As to the text itself, we may literally translate it as follows: “For if God spared not the angels that sinned, but casting them down into Tartarus delivered them up unto chains of darkness to be reserved unto judgment.” Some prefer to translate: cast them down into hell or Tartarus with chains of darkness. But this translation is undoubtedly wrong. The chains of darkness I understand as chains that consist of darkness, i.e. of misery and wrath and corruption and death. The fallen angels, therefore, that are cast down into Tartarus, are fettered in misery and death and suffering. From these they can nevermore escape.

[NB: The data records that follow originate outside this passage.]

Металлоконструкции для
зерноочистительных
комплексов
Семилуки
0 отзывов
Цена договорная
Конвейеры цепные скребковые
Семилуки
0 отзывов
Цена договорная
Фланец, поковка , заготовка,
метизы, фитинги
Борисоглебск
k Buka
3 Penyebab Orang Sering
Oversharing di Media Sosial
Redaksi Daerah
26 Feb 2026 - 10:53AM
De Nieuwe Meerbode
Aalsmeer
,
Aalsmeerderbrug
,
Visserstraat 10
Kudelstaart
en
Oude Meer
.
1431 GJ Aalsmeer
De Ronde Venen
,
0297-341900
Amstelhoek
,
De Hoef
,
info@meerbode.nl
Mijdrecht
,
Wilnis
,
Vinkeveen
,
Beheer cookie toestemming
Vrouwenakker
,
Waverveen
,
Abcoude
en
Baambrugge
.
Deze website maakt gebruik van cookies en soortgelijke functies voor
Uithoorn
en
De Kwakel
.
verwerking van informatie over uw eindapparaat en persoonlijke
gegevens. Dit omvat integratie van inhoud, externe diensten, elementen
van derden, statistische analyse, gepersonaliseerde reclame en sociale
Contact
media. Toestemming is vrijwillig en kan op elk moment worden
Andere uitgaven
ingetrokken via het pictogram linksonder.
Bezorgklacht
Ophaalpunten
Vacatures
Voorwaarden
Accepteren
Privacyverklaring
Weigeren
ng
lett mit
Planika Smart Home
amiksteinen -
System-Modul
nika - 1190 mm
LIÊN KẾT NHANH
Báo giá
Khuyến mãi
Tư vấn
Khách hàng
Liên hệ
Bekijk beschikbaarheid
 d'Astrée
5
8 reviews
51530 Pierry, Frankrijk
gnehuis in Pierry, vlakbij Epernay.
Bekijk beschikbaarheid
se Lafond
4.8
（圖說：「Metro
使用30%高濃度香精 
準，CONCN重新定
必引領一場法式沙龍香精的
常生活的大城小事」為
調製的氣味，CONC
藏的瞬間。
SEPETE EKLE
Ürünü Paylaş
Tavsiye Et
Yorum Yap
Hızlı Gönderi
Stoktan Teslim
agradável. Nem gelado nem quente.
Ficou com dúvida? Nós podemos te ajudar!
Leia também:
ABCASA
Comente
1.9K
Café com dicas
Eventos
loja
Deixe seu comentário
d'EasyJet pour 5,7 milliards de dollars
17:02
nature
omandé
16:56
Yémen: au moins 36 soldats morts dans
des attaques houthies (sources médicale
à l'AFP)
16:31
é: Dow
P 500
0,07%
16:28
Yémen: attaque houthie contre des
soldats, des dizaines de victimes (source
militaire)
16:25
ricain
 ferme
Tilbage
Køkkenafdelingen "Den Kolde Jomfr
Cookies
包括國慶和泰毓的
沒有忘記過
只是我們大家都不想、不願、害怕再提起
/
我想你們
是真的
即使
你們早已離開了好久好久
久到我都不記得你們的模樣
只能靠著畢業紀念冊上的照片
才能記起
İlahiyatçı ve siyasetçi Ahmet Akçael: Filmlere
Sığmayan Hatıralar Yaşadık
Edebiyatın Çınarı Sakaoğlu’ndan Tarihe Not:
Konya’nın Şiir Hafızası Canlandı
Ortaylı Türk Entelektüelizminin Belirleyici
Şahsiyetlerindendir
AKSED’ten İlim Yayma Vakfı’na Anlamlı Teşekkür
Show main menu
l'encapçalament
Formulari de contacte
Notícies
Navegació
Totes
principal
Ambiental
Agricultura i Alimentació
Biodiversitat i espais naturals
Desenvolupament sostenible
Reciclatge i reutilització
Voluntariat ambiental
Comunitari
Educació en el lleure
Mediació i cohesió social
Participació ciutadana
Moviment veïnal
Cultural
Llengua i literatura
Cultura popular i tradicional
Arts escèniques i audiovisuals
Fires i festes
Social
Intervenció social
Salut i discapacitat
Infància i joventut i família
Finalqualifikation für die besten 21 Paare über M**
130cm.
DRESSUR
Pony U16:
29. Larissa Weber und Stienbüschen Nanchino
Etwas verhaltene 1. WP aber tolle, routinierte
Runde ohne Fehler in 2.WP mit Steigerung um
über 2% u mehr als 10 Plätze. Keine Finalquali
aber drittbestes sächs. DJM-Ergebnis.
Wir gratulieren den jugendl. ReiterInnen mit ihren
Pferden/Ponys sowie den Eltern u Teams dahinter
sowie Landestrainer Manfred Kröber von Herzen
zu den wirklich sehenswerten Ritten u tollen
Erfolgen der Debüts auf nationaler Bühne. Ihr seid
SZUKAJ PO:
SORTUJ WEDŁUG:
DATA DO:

But why does the apostle here use the word tartaroasas, casting into Tartarus? The expression does not occur elsewhere in the whole Bible, either in the New Testament or in the Septuagint. Hence, we can make no comparative study of the word. Nor does the pagan meaning of the word help us here. Tartarus was regarded by the ancient Greeks as the miserable, dark, and doleful dwelling place of the wicked after this life. And although the word as it is used here is undoubtedly related to its usage among the ancient Greeks, its meaning is not the same, for the apostle is not speaking of the abode of the wicked dead, but of the present abode of the fallen angels. It is not the same as Hades, a word that is also translated hell, in Scripture, but usually, though not always, refers in general to the state of the dead before the resurrection. Nor is it equivalent to the word Gehenna, which always denotes the place of final and everlasting punishment. It is, most probably, exactly because the apostle does not mean to refer to Hades, which is the state of dead men, nor to Gehenna, as the place of final punishment, but to the present, and temporary state and condition of the fallen angels that he chooses the word tartaroosas casting down into Tartarus. This is also in harmony with the entire context. For the apostle is not speaking of the final punishment of the false prophets and of the fallen angels as already present, but as something certainly impending in the future. And also of these fallen angels in Tartarus, kept in chains of darkness, i.e. in a most miserable state, he writes that they are reserved unto judgment.

In conclusion, then, I would answer Holland’s question as follows. That the angels are cast into Tartarus does not mean that they are already in hell as their final place of punishment. Unto that final judgment they are still reserved. But it does mean that they have been cast from their high estate of glory in heaven into a most miserable state of darkness from which they can never escape. In that state they may still do their evil work In the world, and even take possession of men’s souls, as was so abundantly the case during Jesus’ sojourn on earth, and thus they may fill their measure of iniquity. But in the day of judgment they shall receive their final and public sentence, and be cast into Gehenna together with all the wicked.